Authorities say that while the 33-year-old Nichols was in the Fulton County Courthouse last Friday for his rape retrial, he attacked a deputy and retrieved her gun from a lock box, then moved on to the courtroom and killed a judge and a court reporter. Authorities say he later murdered a deputy and a federal agent before surrendering.

While acknowledging missteps, Pennington told The Associated Press after the news conference that Nichols eluded capture for so long because of his inconspicuous behavior.

Pennington said Nichols hopped on a subway train shortly after the shootings and rode north about seven miles, to the Lenox Square Mall stop. Wearing a jacket he had allegedly stolen during the carjacking at the parking garage, he spent much of the day milling about in the streets around the mall. He did not apparently enter the mall, the chief said.

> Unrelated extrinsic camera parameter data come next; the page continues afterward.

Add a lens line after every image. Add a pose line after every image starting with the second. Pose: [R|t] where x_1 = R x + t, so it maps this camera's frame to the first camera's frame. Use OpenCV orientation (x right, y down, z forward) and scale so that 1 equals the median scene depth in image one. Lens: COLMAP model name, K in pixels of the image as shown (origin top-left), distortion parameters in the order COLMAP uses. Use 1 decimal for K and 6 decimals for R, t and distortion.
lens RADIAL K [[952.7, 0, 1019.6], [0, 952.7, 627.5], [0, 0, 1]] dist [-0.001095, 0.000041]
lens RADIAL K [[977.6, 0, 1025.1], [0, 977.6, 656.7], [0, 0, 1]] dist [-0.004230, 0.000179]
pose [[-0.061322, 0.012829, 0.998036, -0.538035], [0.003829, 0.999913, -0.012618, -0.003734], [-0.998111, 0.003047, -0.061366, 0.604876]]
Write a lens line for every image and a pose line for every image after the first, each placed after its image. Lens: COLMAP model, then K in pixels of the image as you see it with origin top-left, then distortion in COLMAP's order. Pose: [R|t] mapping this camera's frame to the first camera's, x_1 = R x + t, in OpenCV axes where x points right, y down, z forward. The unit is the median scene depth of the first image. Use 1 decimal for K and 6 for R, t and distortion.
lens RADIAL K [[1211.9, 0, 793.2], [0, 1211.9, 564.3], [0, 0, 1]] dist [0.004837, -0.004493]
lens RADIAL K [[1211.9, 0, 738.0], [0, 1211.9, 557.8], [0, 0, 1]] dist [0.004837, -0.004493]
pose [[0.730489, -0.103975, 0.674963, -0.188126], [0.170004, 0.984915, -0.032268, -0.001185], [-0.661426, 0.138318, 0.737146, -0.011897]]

Nichols didn’t surface until about 13 hours after the morning shooting, when officers received a report of a couple assaulted near the Lenox Square train station by a man matching Nichols’ description.

The police chief said authorities were looking into whether the birth of Nichols’ baby boy three days earlier had added to his stress from being jailed and on trial in a case where conviction could bring a life sentence.

“He probably did snap,” Pennington told AP. “He could have, after getting the deputy’s gun, just walked out of the courthouse. He didn’t do that.”

Pennington, who cut short a Mexico vacation when he learned of the shootings, noted that the sheriff’s department, not the police department, is responsible for courthouse security and running the jail.